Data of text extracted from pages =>
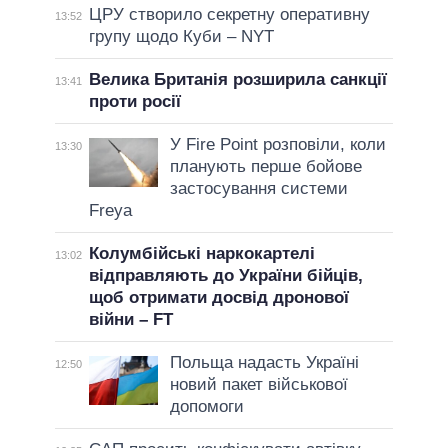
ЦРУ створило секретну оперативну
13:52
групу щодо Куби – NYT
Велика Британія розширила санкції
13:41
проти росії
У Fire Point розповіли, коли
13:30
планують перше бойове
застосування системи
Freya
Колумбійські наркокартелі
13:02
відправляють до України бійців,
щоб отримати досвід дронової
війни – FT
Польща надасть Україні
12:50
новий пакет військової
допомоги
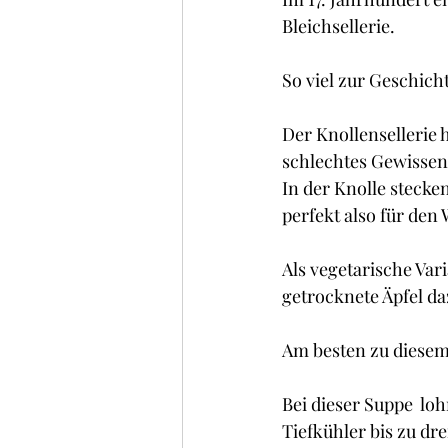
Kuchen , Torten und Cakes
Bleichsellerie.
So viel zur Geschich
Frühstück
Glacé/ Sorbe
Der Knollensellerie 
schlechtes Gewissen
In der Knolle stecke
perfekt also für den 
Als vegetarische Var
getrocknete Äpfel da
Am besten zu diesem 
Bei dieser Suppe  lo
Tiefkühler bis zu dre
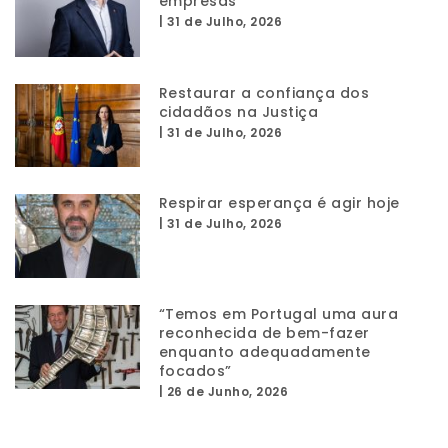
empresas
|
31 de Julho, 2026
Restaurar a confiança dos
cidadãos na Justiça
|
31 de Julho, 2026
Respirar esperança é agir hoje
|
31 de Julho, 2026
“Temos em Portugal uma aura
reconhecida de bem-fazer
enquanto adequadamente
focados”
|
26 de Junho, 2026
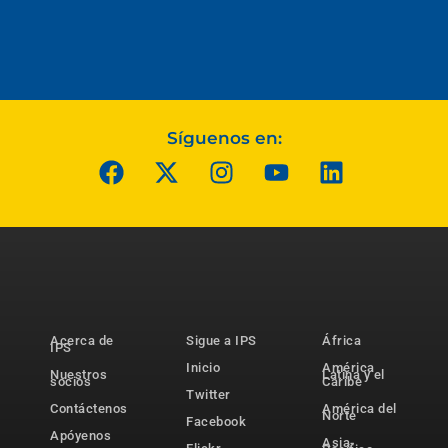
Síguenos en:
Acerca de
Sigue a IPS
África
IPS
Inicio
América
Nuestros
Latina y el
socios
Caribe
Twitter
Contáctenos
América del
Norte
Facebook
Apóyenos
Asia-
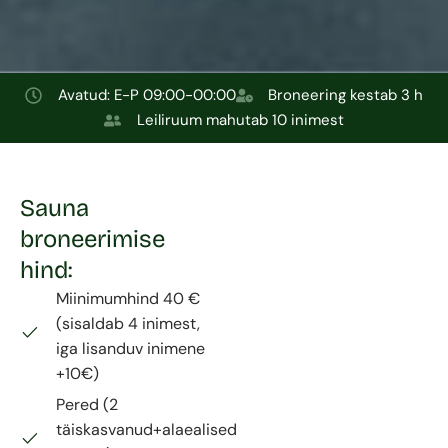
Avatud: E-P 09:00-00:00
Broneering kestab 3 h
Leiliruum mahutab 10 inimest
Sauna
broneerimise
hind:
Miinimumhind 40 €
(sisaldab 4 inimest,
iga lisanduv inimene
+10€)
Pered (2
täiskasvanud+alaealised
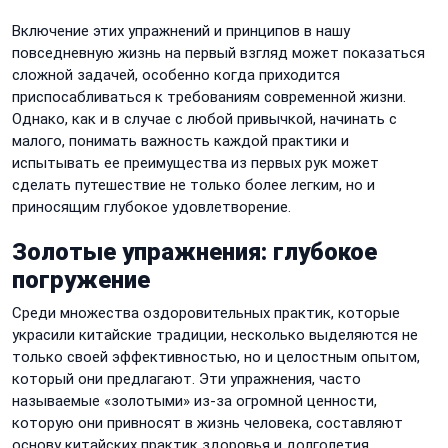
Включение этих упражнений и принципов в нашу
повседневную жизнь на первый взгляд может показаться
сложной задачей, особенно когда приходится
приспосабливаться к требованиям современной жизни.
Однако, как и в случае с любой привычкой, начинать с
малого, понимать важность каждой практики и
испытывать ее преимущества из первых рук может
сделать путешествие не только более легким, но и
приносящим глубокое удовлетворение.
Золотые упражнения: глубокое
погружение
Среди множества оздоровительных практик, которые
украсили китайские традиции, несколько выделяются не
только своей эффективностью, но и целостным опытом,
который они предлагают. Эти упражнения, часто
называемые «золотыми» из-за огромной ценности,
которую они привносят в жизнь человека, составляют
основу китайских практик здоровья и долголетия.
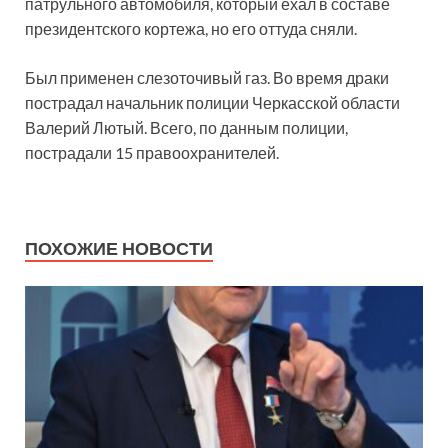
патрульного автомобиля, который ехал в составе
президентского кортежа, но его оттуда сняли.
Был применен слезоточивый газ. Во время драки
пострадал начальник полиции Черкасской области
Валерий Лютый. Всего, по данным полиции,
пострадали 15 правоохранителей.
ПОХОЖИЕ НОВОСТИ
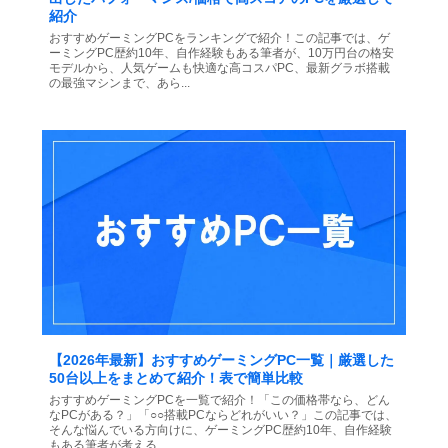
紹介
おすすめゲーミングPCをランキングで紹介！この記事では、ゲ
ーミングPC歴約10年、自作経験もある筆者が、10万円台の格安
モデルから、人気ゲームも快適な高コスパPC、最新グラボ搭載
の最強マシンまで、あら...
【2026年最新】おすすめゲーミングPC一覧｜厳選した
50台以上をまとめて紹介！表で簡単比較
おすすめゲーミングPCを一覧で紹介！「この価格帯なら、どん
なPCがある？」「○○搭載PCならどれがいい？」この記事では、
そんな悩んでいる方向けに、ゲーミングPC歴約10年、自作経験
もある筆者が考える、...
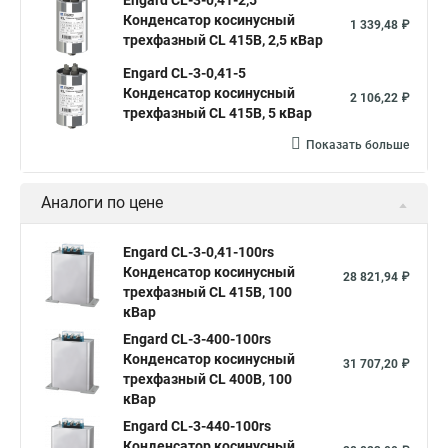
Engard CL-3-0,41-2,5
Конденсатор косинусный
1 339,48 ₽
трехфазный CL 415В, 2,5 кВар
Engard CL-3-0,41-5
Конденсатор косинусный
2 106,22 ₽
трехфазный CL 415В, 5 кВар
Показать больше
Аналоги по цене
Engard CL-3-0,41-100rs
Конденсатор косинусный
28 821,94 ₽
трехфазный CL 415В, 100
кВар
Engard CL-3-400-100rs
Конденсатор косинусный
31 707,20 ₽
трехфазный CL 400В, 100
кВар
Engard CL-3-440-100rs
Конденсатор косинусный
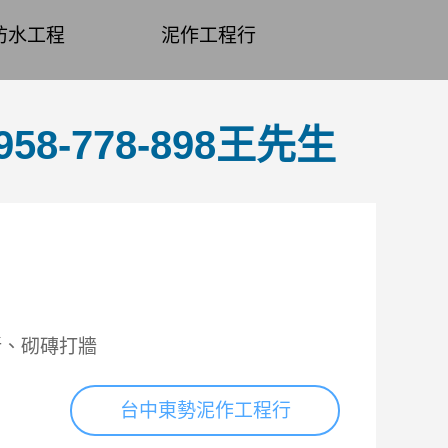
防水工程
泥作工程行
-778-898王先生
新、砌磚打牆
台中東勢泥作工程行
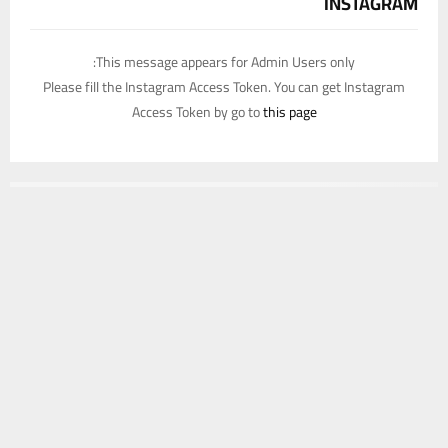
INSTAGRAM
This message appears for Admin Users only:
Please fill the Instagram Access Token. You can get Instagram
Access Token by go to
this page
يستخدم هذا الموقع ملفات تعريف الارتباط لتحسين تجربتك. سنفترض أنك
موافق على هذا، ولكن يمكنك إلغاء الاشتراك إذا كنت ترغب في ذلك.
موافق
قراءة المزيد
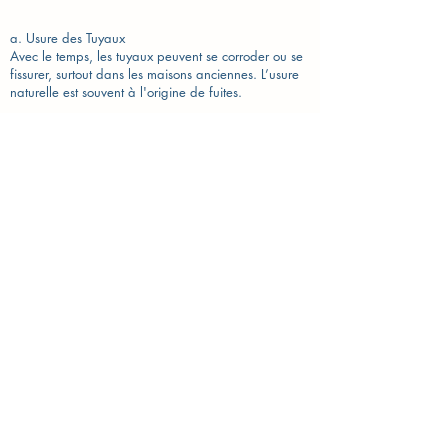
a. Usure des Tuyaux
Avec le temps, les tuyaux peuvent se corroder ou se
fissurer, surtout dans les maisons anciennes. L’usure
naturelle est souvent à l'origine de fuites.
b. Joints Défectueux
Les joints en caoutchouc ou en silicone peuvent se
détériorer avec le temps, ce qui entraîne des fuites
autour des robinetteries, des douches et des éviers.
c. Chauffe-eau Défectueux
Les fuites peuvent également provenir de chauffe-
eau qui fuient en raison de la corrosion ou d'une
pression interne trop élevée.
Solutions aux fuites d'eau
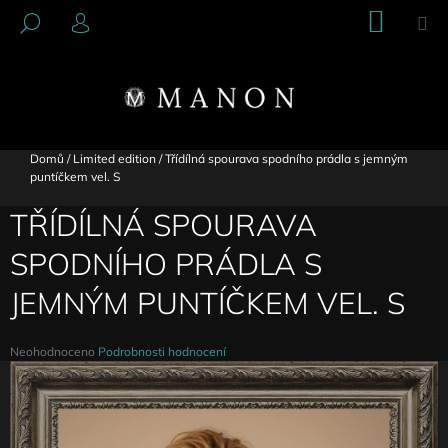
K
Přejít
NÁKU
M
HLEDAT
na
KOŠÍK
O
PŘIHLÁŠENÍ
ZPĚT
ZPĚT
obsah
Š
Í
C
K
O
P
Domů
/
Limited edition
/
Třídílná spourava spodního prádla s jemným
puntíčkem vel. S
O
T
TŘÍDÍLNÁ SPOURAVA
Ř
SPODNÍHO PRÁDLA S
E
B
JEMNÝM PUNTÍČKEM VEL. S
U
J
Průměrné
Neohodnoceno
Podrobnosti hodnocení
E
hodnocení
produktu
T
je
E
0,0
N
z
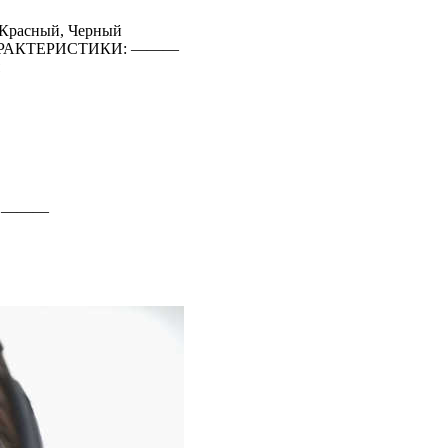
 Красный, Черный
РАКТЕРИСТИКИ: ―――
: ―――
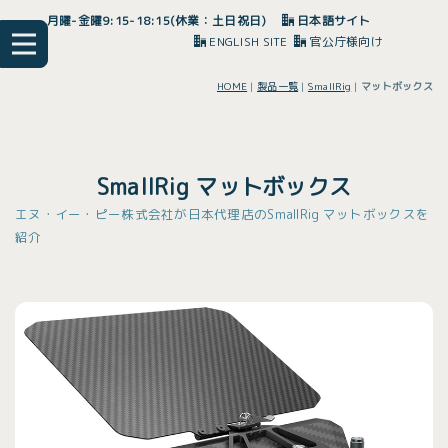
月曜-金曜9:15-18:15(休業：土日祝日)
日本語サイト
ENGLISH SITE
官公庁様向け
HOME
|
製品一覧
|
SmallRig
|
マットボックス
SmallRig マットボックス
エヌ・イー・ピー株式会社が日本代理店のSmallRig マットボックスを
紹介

Task => Transcribe every line of the text in the data above without any changes, omitting the image markers.

Written solution =>
ЦРУ створило секретну оперативну
13:52
групу щодо Куби – NYT
Велика Британія розширила санкції
13:41
проти росії
У Fire Point розповіли, коли
13:30
планують перше бойове
застосування системи
Freya
Колумбійські наркокартелі
13:02
відправляють до України бійців,
щоб отримати досвід дронової
війни – FT
Польща надасть Україні
12:50
новий пакет військової
допомоги
Kuchen , Torten und Cakes
Bleichsellerie.
So viel zur Geschich
Frühstück
Glacé/ Sorbe
Der Knollensellerie 
schlechtes Gewissen
In der Knolle stecke
perfekt also für den 
Als vegetarische Var
getrocknete Äpfel da
Am besten zu diesem 
Bei dieser Suppe  lo
Tiefkühler bis zu dre
empresas
|
31 de Julho, 2026
Restaurar a confiança dos
cidadãos na Justiça
|
31 de Julho, 2026
Respirar esperança é agir hoje
|
31 de Julho, 2026
“Temos em Portugal uma aura
reconhecida de bem-fazer
enquanto adequadamente
focados”
|
26 de Junho, 2026
Síguenos en:
Acerca de
Sigue a IPS
África
IPS
Inicio
América
Nuestros
Latina y el
socios
Caribe
Twitter
Contáctenos
América del
Norte
Facebook
Apóyenos
Asia-
Avatud: E-P 09:00-00:00
Broneering kestab 3 h
Leiliruum mahutab 10 inimest
Sauna
broneerimise
hind:
Miinimumhind 40 €
(sisaldab 4 inimest,
iga lisanduv inimene
+10€)
Pered (2
täiskasvanud+alaealised
Включение этих упражнений и принципов в нашу
повседневную жизнь на первый взгляд может показаться
сложной задачей, особенно когда приходится
приспосабливаться к требованиям современной жизни.
Однако, как и в случае с любой привычкой, начинать с
малого, понимать важность каждой практики и
испытывать ее преимущества из первых рук может
сделать путешествие не только более легким, но и
приносящим глубокое удовлетворение.
Золотые упражнения: глубокое
погружение
Среди множества оздоровительных практик, которые
украсили китайские традиции, несколько выделяются не
только своей эффективностью, но и целостным опытом,
который они предлагают. Эти упражнения, часто
называемые «золотыми» из-за огромной ценности,
которую они привносят в жизнь человека, составляют
основу китайских практик здоровья и долголетия.
патрульного автомобиля, который ехал в составе
президентского кортежа, но его оттуда сняли.
Был применен слезоточивый газ. Во время драки
пострадал начальник полиции Черкасской области
Валерий Лютый. Всего, по данным полиции,
пострадали 15 правоохранителей.
ПОХОЖИЕ НОВОСТИ
紹介
おすすめゲーミングPCをランキングで紹介！この記事では、ゲ
ーミングPC歴約10年、自作経験もある筆者が、10万円台の格安
モデルから、人気ゲームも快適な高コスパPC、最新グラボ搭載
の最強マシンまで、あら...
【2026年最新】おすすめゲーミングPC一覧｜厳選した
50台以上をまとめて紹介！表で簡単比較
おすすめゲーミングPCを一覧で紹介！「この価格帯なら、どん
なPCがある？」「○○搭載PCならどれがいい？」この記事では、
そんな悩んでいる方向けに、ゲーミングPC歴約10年、自作経験
もある筆者が考える、...
Engard CL-3-0,41-2,5
Конденсатор косинусный
1 339,48 ₽
трехфазный CL 415В, 2,5 кВар
Engard CL-3-0,41-5
Конденсатор косинусный
2 106,22 ₽
трехфазный CL 415В, 5 кВар
Показать больше
Аналоги по цене
Engard CL-3-0,41-100rs
Конденсатор косинусный
28 821,94 ₽
трехфазный CL 415В, 100
кВар
Engard CL-3-400-100rs
Конденсатор косинусный
31 707,20 ₽
трехфазный CL 400В, 100
кВар
Engard CL-3-440-100rs
Конденсатор косинусный
防水工程
泥作工程行
-778-898王先生
新、砌磚打牆
台中東勢泥作工程行
INSTAGRAM
This message appears for Admin Users only:
Please fill the Instagram Access Token. You can get Instagram
Access Token by go to
this page
يستخدم هذا الموقع ملفات تعريف الارتباط لتحسين تجربتك. سنفترض أنك
موافق على هذا، ولكن يمكنك إلغاء الاشتراك إذا كنت ترغب في ذلك.
موافق
قراءة المزيد
a. Usure des Tuyaux
Avec le temps, les tuyaux peuvent se corroder ou se
fissurer, surtout dans les maisons anciennes. L’usure
naturelle est souvent à l'origine de fuites.
b. Joints Défectueux
Les joints en caoutchouc ou en silicone peuvent se
détériorer avec le temps, ce qui entraîne des fuites
autour des robinetteries, des douches et des éviers.
c. Chauffe-eau Défectueux
Les fuites peuvent également provenir de chauffe-
eau qui fuient en raison de la corrosion ou d'une
pression interne trop élevée.
Solutions aux fuites d'eau
K
Přejít
NÁKU
M
HLEDAT
na
KOŠÍK
O
PŘIHLÁŠENÍ
ZPĚT
ZPĚT
obsah
Š
Í
C
K
O
P
Domů
/
Limited edition
/
Třídílná spourava spodního prádla s jemným
puntíčkem vel. S
O
T
TŘÍDÍLNÁ SPOURAVA
Ř
SPODNÍHO PRÁDLA S
E
B
JEMNÝM PUNTÍČKEM VEL. S
U
J
Průměrné
Neohodnoceno
Podrobnosti hodnocení
E
hodnocení
produktu
T
je
E
0,0
N
z
 Красный, Черный
РАКТЕРИСТИКИ: ―――
: ―――
月曜-金曜9:15-18:15(休業：土日祝日)
日本語サイト
ENGLISH SITE
官公庁様向け
HOME
|
製品一覧
|
SmallRig
|
マットボックス
SmallRig マットボックス
エヌ・イー・ピー株式会社が日本代理店のSmallRig マットボックスを
紹介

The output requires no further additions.